On 4 February 2014 NHS England (Wessex) facilitated a meeting between:
- On the one side, three senior officials from NHS England (Wessex), a senior official from the Department of Health, the CEO of Southampton CCG, a patient’s private responsible medical Consultant and the patient, (for brevity, “the complainants”): complainants’ names redacted in both images.
- On the other side, Sue Harriman, Southern Health’s Chief Operating Officer; her ‘minder’ Louise Felice; Dawn Baxendale, Chief Executive of Southampton City Council’s; and her ‘minder’ Carol Binns, (for brevity, “the defendants”). Both ‘minders’ had the word, “Director” in their job titles. ‘Director’ has legal significance: it a key feature to establish corporate misconduct and similar.
Katrina Percy was notable only by her absence: NHS England had invited CEOs but KP went AWOL, as appears to be normal practice.
The meeting identified several areas for the defendants to act upon, exposing the dishonesty in Harriman and Percy asking Deloitte LLP to amend a draft letter to the Department of Health and Southampton CCG in advance of the meeting to give exactly the opposite impression. (See previous post, ‘Deloitterers‘).
The patient provided additional information by email. Yet just eight days after the meeting, before the defendants had responded, Felice effectively ‘binned’ the emails by invoking a persistent and unreasonable complaints, (effectively the ‘we know we’ve lost but want to close him down) policy – known to patients as ‘robust complainant policy’ – in full knowledge of Harriman: moreover she implicitly incites Baxendale to do likewise and tried to draw the Chief Officer of NHS England Wessex into the conspiracy too.
Subsequently, the defendants reverted to the complainants in writing, inter alia denying that ‘missing’ documents existed. When the patient complained, Felice not only re-invoked the robust complainant policy but, in a deliberate attempt to blacken the patient’s reputation, also sent an email to Baxendale suggesting she forwarded it to the Local Government Ombudsman.
What a snide and dirty little stunt!
Despite this, the truth eventually was out: SHNFT admitted to ‘accidentally’ destroying two key documents containing evidence of professional misconduct – unlawful detention and assault, causing actual bodily harm to a seizure/suspected stroke patient.
It cost Southern Health £1,000 in compensation (which did nothing to restore the evidence for the General Medical Council and others).
Astonishingly, but perhaps unsurprisingly at £500 per missing page, Southern Health (in the same letter from Harriman) restated the robust complainant policy to continue to deny the data subject access to his data for a further two years, despite advice from several official authorities that this was improper conduct.

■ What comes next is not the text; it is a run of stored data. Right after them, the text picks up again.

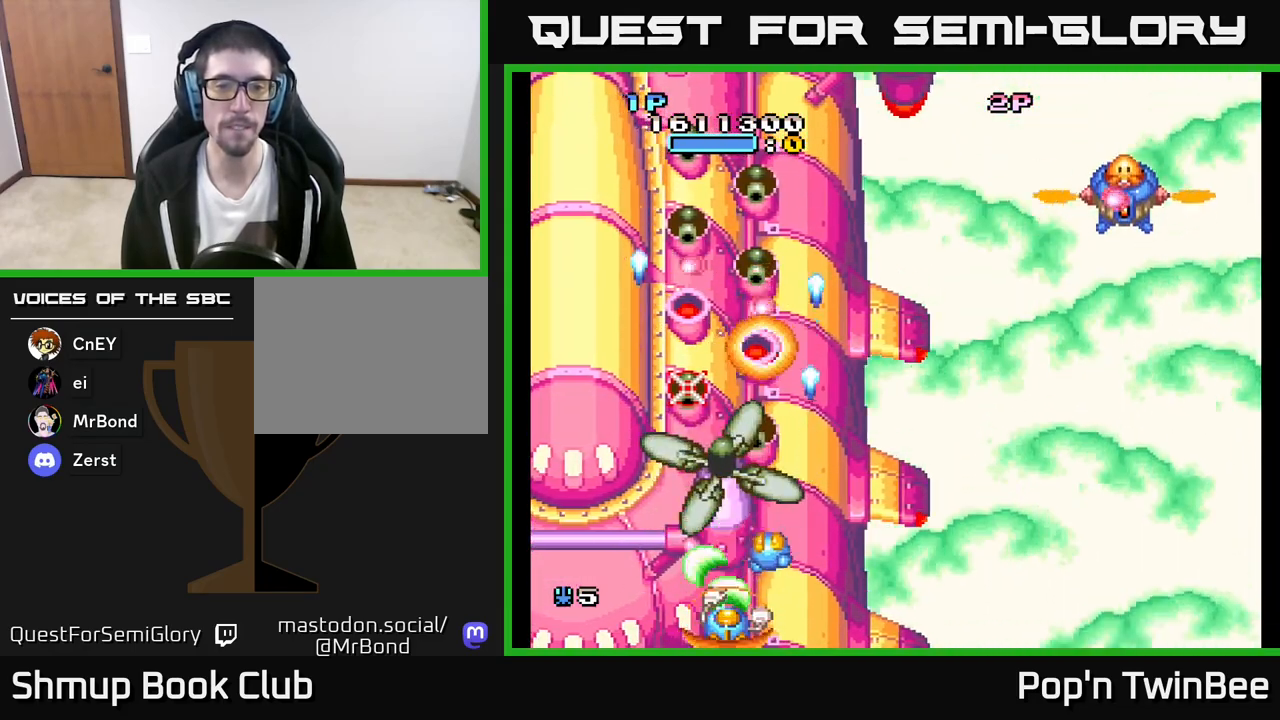
Gameplay with a controller (Xbox layout); each line is a JSON object with the inputs held at the frame after it. "events" lists button and stick changes between this image and that frame as [ms after this image, input, new state], when the widget could be followed in between.
{"buttons": ["A", "X", "DPAD_RIGHT"], "left_stick": "center", "right_stick": "center", "events": [[83, "X", "down"], [183, "X", "up"], [283, "X", "down"], [367, "X", "up"], [450, "DPAD_RIGHT", "down"], [450, "X", "down"]]}
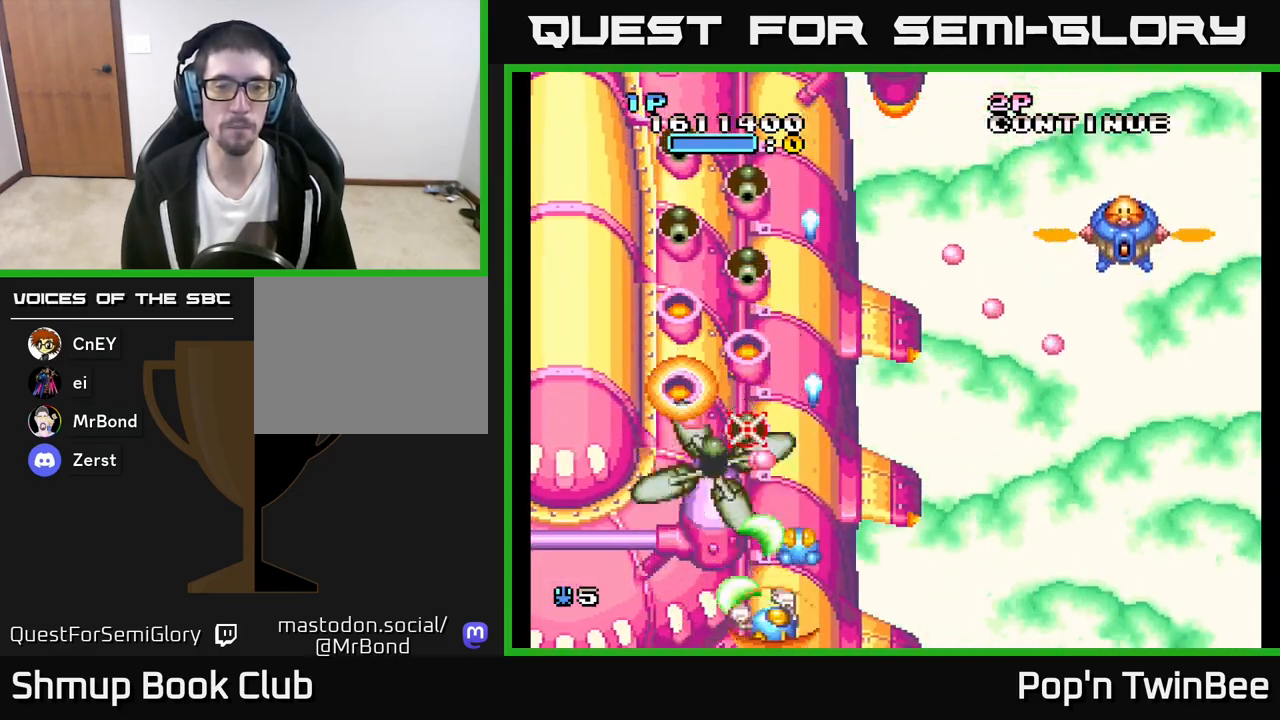
{"buttons": ["A", "DPAD_UP"], "left_stick": "center", "right_stick": "center", "events": [[83, "X", "up"], [167, "X", "down"], [317, "X", "up"], [433, "DPAD_UP", "down"], [483, "DPAD_RIGHT", "up"]]}
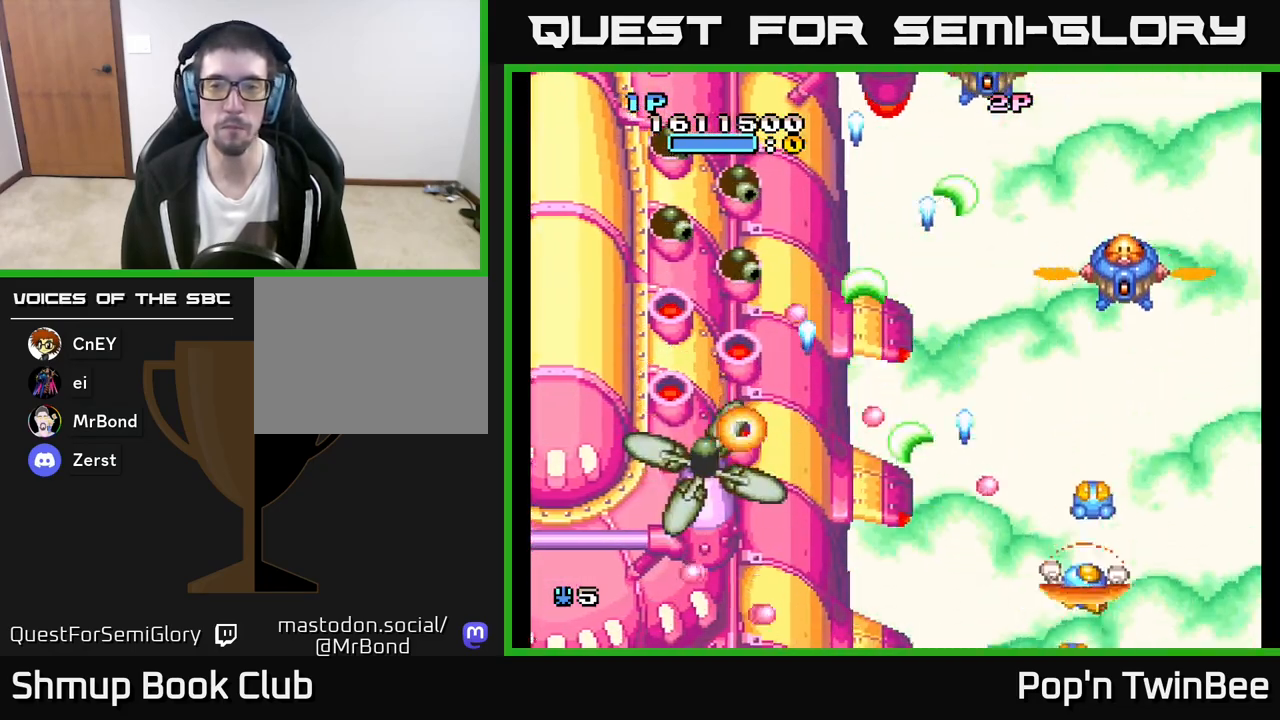
{"buttons": ["A"], "left_stick": "center", "right_stick": "center", "events": [[217, "DPAD_UP", "up"]]}
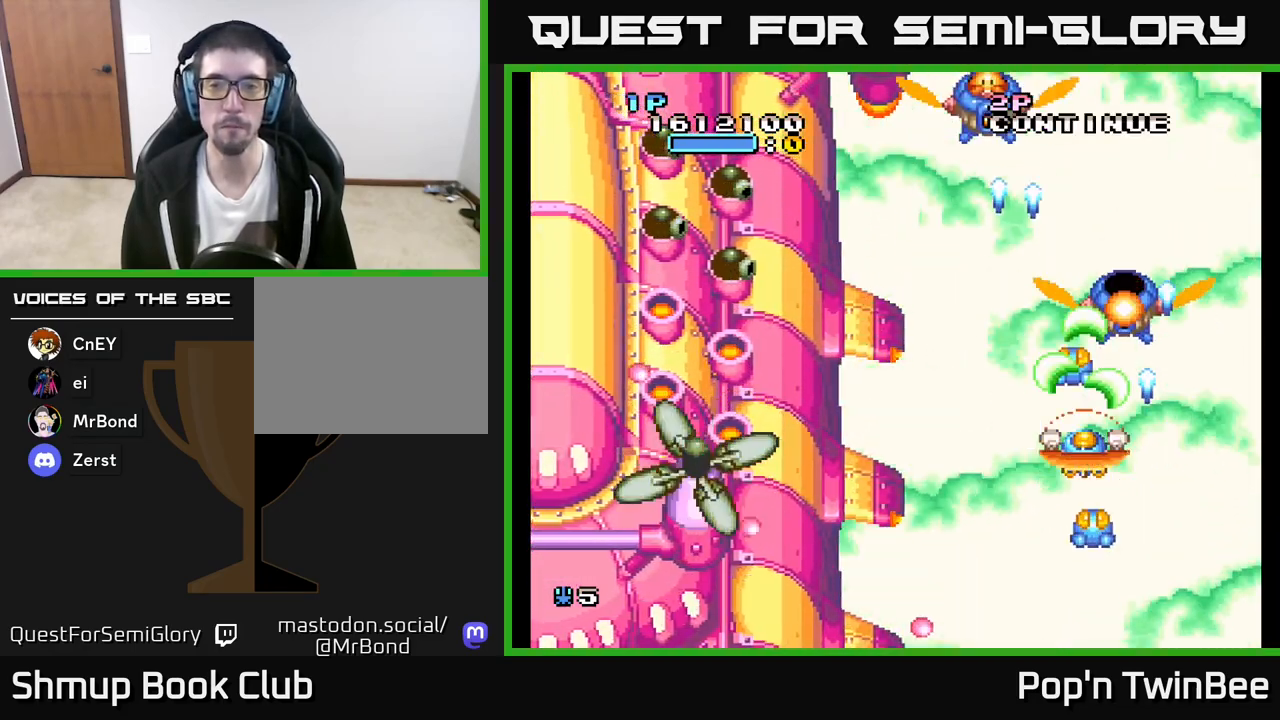
{"buttons": ["A", "DPAD_UP"], "left_stick": "center", "right_stick": "center", "events": [[133, "DPAD_DOWN", "down"], [167, "DPAD_LEFT", "down"], [233, "DPAD_DOWN", "up"], [333, "DPAD_LEFT", "up"], [350, "DPAD_DOWN", "down"], [383, "DPAD_RIGHT", "down"], [400, "DPAD_DOWN", "up"], [433, "DPAD_RIGHT", "up"], [450, "DPAD_UP", "down"]]}
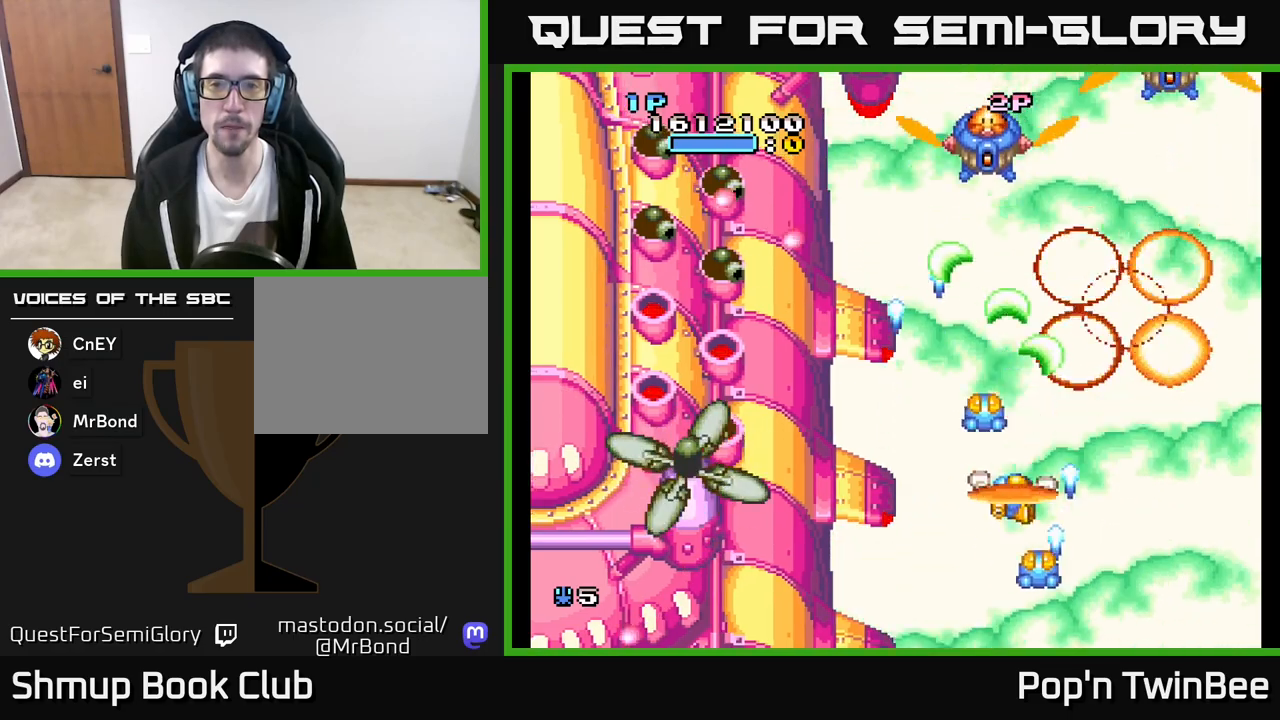
{"buttons": ["A", "DPAD_RIGHT"], "left_stick": "center", "right_stick": "center", "events": [[150, "DPAD_UP", "up"], [250, "DPAD_RIGHT", "down"], [333, "DPAD_UP", "down"], [350, "DPAD_RIGHT", "up"], [450, "DPAD_RIGHT", "down"], [450, "DPAD_UP", "up"]]}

Clearly the ‘Quality care, when and where you need it’ strapline does not apply to robust complainants, victims identified in the Mazars Review and elsewhere. And especially if the patient produced at the Bored Meeting on 26 January 2016 is the best example of ‘quality and care, when and where you need it’ that Southern Health can find – another publicity stunt that back-fired spectacularly [details confidential].
Note to self: must do a post on Baxendale sometime.